Par une décision rendue ce 30 avril, le Conseil constitutionnel a apporté une précision majeure au régime de l’exécution provisoire du mandat de dépôt à effet différé (MDED). Si le paragraphe IV de l’article 464-2 du code de procédure pénale est déclaré conforme à la Constitution, c’est au prix d’une réserve d’interprétation stricte qui aligne les exigences de motivation sur le droit commun de la détention provisoire et du mandat de dépôt « classique ».
Réf : Conseil constitutionnel, décision QPC n° 2026-1195 du 30 avril 2026 [JO du 2 mai 2026]
I. La problématique : Le silence du texte sur la motivation
Saisi par la chambre criminelle (arrêt n° 261 du 28 janvier 2026), le Conseil devait trancher une divergence entre la lettre de la loi et le principe d’individualisation des peines.
L’article 464-2, issu de la loi n° 2023-1059 du 20 novembre 2023, permet au tribunal correctionnel d’ordonner l’exécution provisoire du MDED. Or, la jurisprudence constante de la Cour de cassation (rappelée au paragraphe 6 de la décision) n’imposait jusqu’alors aucune motivation propre à cette mesure, l’objectif de prévention de la récidive et d’efficacité de la peine étant présumé.

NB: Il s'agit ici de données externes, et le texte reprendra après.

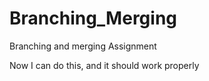 # Branching_Merging
Branching and merging Assignment

Now I can do this, and it should work properly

II. Le fondement : le prisme de la liberté individuelle
Le Conseil constitutionnel fonde sa censure nuancée sur les articles 7, 8 et 9 de la DDHC de 1789. Les Sages soulignent que l’exécution provisoire d’un mandat de dépôt, dans l’attente d’un jugement d’appel, affecte une personne qui n’est pas définitivement condamnée.
En conséquence, le principe d’individualisation des peines s’oppose à ce qu’une telle mesure soit prise sans un examen in concreto des circonstances de l’espèce.
III. La réserve d’interprétation : une triple exigence de motivation
Le paragraphe 8 de la décision constitue désormais le nouveau cadre de rédaction des jugements correctionnels. Pour assortir un MDED de l’exécution provisoire, le juge doit désormais :
- Motiver spécialement : Une motivation globale sur la peine ou sur le MDED lui-même ne suffit plus à justifier l’exécution provisoire.
- Apprécier la proportionnalité : Le juge doit démontrer que l’atteinte à la liberté individuelle (et à la présomption d’innocence en appel) est proportionnée au but recherché.
- Analyser les éléments de personnalité : La décision doit se fonder sur :
- Les circonstances de l’infraction ;
- La personnalité de l’auteur ;
- La situation matérielle, familiale et sociale de l’intéressé.
Conséquence pratique : Le débat contradictoire doit impérativement porter sur ces points lors de l’audience, le Conseil précisant que le juge peut se déterminer sur des éléments discutés « y compris à son initiative ».
IV. Modulation des effets dans le temps
Soucieux d’éviter une vague de nullités ou de mises en liberté dans les dossiers en cours, le Conseil applique le paragraphe 9 : la réserve de motivation ne s’applique qu’aux affaires dont la juridiction de jugement est saisie postérieurement à la date de publication de la décision, soit après le 2 mai 2026.
Synthèse pour la pratique pénale
| Dispositif | Régime antérieur | Régime post-2 mai 2026 |
|---|---|---|
| Mandat de dépôt (MD) | Motivation spéciale obligatoire. | Motivation spéciale maintenue. |
| MDED seul | Motivation spéciale obligatoire. | Motivation spéciale maintenue. |
| Exécution provisoire du MDED | Absence d’obligation de motivation spécifique (jurisprudence Cass.). | Motivation spéciale et autonome obligatoire. |
Pour les magistrats du siège, cette décision impose une vigilance accrue dans la rédaction des motifs de l’exécution provisoire. Pour la défense, elle ouvre un champ de contestation élargi en cas de motivation stéréotypée ou d’absence de prise en compte des garanties de représentation lors du délibéré sur le mode d’exécution de la peine.